▶ **Exercices**
**1)** Dans le texte extrait ci-dessous, résumez en deux phrases le paragraphe qui commence par « Sécheresse vaginale et perte de désir » en conservant ses faits essentiels.
**2)** Traduisez en anglais la phrase suivante du texte extrait : « Alors que 75 % des femmes interrogées ont déclaré avoir un partenaire, moins de la moitié (49,2 %) continue d’avoir une vie sexuellement active. »
**3)** D'après le texte extrait, sur combien de femmes, et de quel âge, l'étude a-t-elle été menée ?

Si la vie sexuelle des femmes diminue après la ménopause, c’est aussi lié à la santé du conjoint

Si la vie sexuelle des femmes diminue après la ménopause, c’est aussi lié à la santé du conjoint

Sécheresse vaginale et perte de désir sont-elles vraiment les seules responsables de la baisse de la vie sexuelle chez les femmes ménopausées ? Une étude récente, menée sur 24 000 femmes âgées de 50 à 74 ans en Grande-Bretagne, montre que les changements hormonaux liés à la ménopause ne seraient qu’une des multiples raisons qui expliquent la baisse d’activité sexuelle chez les femmes plus âgées. Cette étude démontre que si les femmes sont traditionnellement pointées du doigt lors d’une baisse de la sexualité au sein du couple, la santé physique et mentale de leur conjoint serait en réalité un des facteurs majeurs de la diminution des rapports.

«Une vraie découverte», a annoncé la professeure Stephanie Faubion, directrice d’une clinique spécialisée dans la santé des femmes, au journal The New York Times. Alors que 75 % des femmes interrogées ont déclaré avoir un partenaire, moins de la moitié (49,2 %) continue d’avoir une vie sexuellement active. Les raisons qu’elles invoquent pour expliquer ce changement dans leur vie intime lèvent le voile sur la douleur et la tristesse qui se cachent parfois derrière les pourcentages.

▶ **Extrait des données**

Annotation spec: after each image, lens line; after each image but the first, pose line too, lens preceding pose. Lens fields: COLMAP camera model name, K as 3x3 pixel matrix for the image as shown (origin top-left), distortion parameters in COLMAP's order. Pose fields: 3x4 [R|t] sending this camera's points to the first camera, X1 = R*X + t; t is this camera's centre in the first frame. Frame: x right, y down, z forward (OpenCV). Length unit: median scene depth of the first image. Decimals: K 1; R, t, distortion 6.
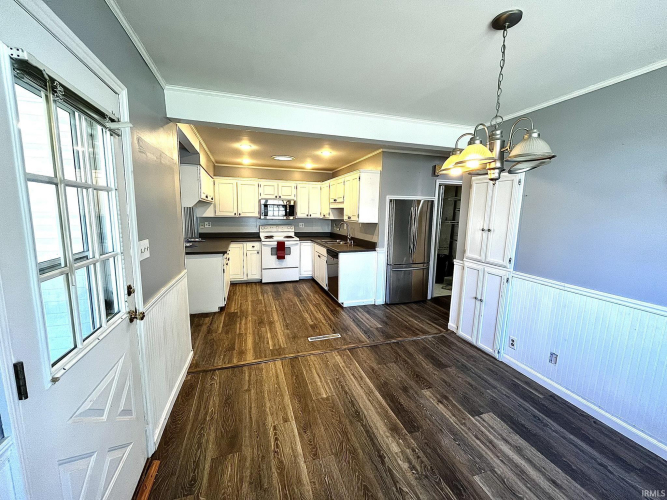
lens RADIAL K [[269.5, 0, 332.3], [0, 269.5, 250.2], [0, 0, 1]] dist [-0.001734, -0.000437]
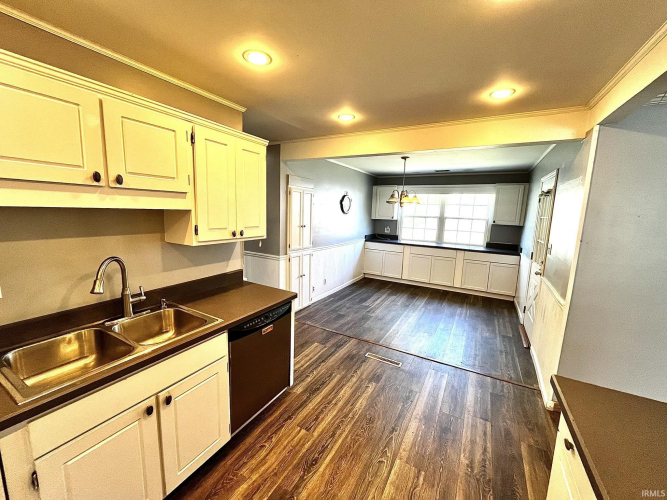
lens RADIAL K [[269.5, 0, 331.2], [0, 269.5, 247.9], [0, 0, 1]] dist [-0.001734, -0.000437]
pose [[-0.676698, -0.142457, 0.722348, -0.520772], [0.061674, 0.966687, 0.248421, -0.280891], [-0.733673, 0.212656, -0.645369, 1.661705]]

▶ **Corrigé**
**1)** Selon une étude récente menée en Grande-Bretagne sur 24 000 femmes de 50 à 74 ans, les changements hormonaux de la ménopause ne seraient qu'une des raisons de la baisse d'activité sexuelle des femmes plus âgées. Alors qu'on met traditionnellement en cause les femmes, la santé physique et mentale de leur conjoint serait en réalité un des facteurs majeurs de la diminution des rapports.

**2)** While 75% of the women surveyed said they had a partner, fewer than half (49.2%) continue to have an active sex life.

**3)** Sur 24 000 femmes âgées de 50 à 74 ans, en Grande-Bretagne.